» **TASK OBJECTIVE**
I'd like the number of lines in the material below that include the word "center", written with no other text.

=======

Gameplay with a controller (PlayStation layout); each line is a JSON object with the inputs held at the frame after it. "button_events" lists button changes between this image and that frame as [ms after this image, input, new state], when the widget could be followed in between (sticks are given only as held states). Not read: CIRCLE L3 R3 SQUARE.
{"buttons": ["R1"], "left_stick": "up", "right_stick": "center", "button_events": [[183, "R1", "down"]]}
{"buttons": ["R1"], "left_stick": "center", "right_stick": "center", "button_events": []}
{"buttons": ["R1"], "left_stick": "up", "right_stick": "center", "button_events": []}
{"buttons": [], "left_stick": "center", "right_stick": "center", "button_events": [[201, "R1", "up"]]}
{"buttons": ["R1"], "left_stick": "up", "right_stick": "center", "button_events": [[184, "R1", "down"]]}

=======

» **REPLY**
5